The largest study analysing citizens' thoughts on government services has revealed that New Zealand's most financially unstable citizens are the least likely to avail themselves of government support via digital channels. The study, entitled 'New Zealand Digital Citizens: Continuing the Journey with Empathy', uncovers a notable lack of empathy in service design contributing to a growing trend of 'digital disadvantage' amongst this demographic. Independent economics consultants, IBRS, and global ERP software company, TechnologyOne, generated the report, with more than 2,800 responses from participants across New Zealand.
Findings indicated that less than four in ten New Zealanders identified as having precarious financial status, defined as having bills they may be unable to pay on time or debt that will take time to pay off, utilise local government services. This figure contrasts with 62% of financially comfortable citizens accessing these services. The study also noted disparities in usage of central government services, with 67% of financially unstable citizens availing themselves of these services compared to 74% of their financially stable counterparts. Despite a significant effort to bridge the digital divide via national connectivity programs, these differences suggest a widening gap between those who can access and benefit from government digital services and those who cannot.
Dr Joseph Sweeney, Senior Advisor at IBRS, led the research and commented, "New Zealand has worked hard to close the digital divide, but it has been replaced by digital disadvantage. We must now address the root causes that go beyond connectivity." He added, "Rather than focusing on big innovations that require significant investment, it is better to focus on enriching existing services with empathic delivery design principles that educate and guide citizens through the service."

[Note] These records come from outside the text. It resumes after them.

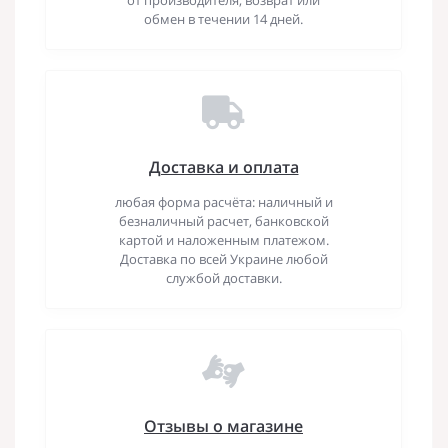
обмен в течении 14 дней.
Доставка и оплата
любая форма расчёта: наличный и
безналичный расчет, банковской
картой и наложенным платежом.
Доставка по всей Украине любой
службой доставки.
Отзывы о магазине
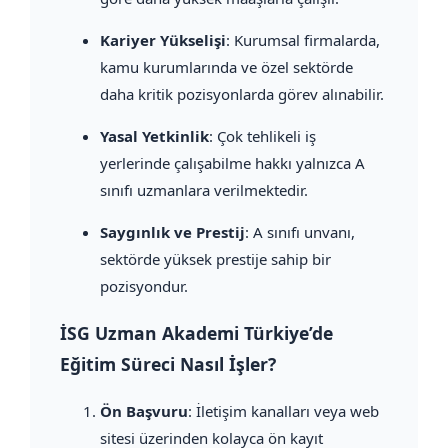
Kariyer Yükselişi
: Kurumsal firmalarda,
kamu kurumlarında ve özel sektörde
daha kritik pozisyonlarda görev alınabilir.
Yasal Yetkinlik
: Çok tehlikeli iş
yerlerinde çalışabilme hakkı yalnızca A
sınıfı uzmanlara verilmektedir.
Saygınlık ve Prestij
: A sınıfı unvanı,
sektörde yüksek prestije sahip bir
pozisyondur.
İSG Uzman Akademi Türkiye’de
Eğitim Süreci Nasıl İşler?
Ön Başvuru
: İletişim kanalları veya web
sitesi üzerinden kolayca ön kayıt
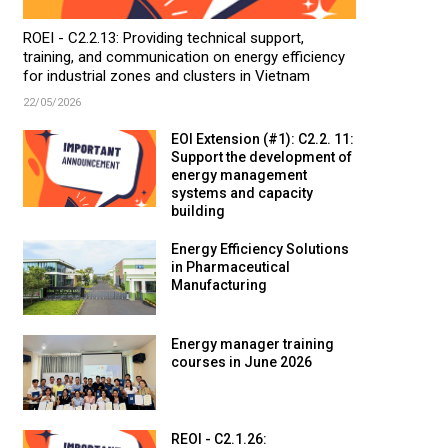
ROEI - C2.2.13: Providing technical support,
training, and communication on energy efficiency
for industrial zones and clusters in Vietnam
22/05/2026
EOI Extension (#1): C2.2. 11:
Support the development of
energy management
systems and capacity
building
Energy Efficiency Solutions
in Pharmaceutical
Manufacturing
Energy manager training
courses in June 2026
REOI - C2.1.26:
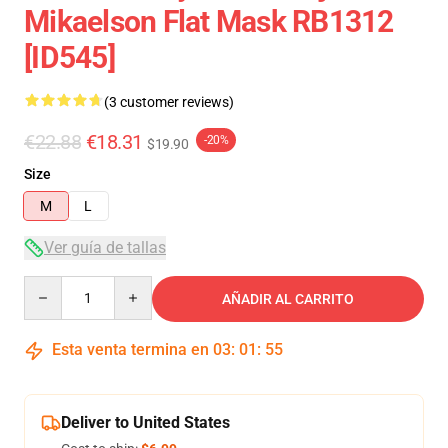
Mikaelson Flat Mask RB1312
[ID545]
(3 customer reviews)
€22.88
€18.31
-20%
$19.90
Size
M
L
Ver guía de tallas
Quantity
AÑADIR AL CARRITO
Esta venta termina en
03
:
01
:
54
Deliver to United States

The research has unearthed what New Zealand's citizens want from their local and central government digital services. Most citizens view these services as a convenience, with 64% and 62% respectively saving them time. However, 30% and 38% would like both local and central governments to make information easier to find. Additionally, over a quarter expressed a desire for clearer instructions on how to use services or accomplish tasks. Citizens from precarious socioeconomic backgrounds showed a particular interest in clearer exposition of entitlements and obligations and increased human support.
John Mazenier, New Zealand's Country Manager for TechnologyOne, added, "These findings reinforce the positive impact investment into the digitalisation of core systems has had on New Zealand's government services. Software as a Service (SaaS) plays a crucial role in providing flexible services, enhancing operational resilience, and meeting citizens' needs. However, the research identified that further improvement doesn't require significant new investment in technology. In fact, once the right core is in place, the focus can turn to community needs."
Craig Young, CEO of the Technology Users Association of New Zealand, shared that, while digital transformation in Aotearoa has indeed brought numerous services online, the emphasis often prioritised organisational outcomes over user experience and universal accessibility. "This report contributes to ongoing work and dialogue on digital inclusivity, providing insights and data to steer future strategies and implementations towards a more inclusive and user-centric digital ecosystem," Young said.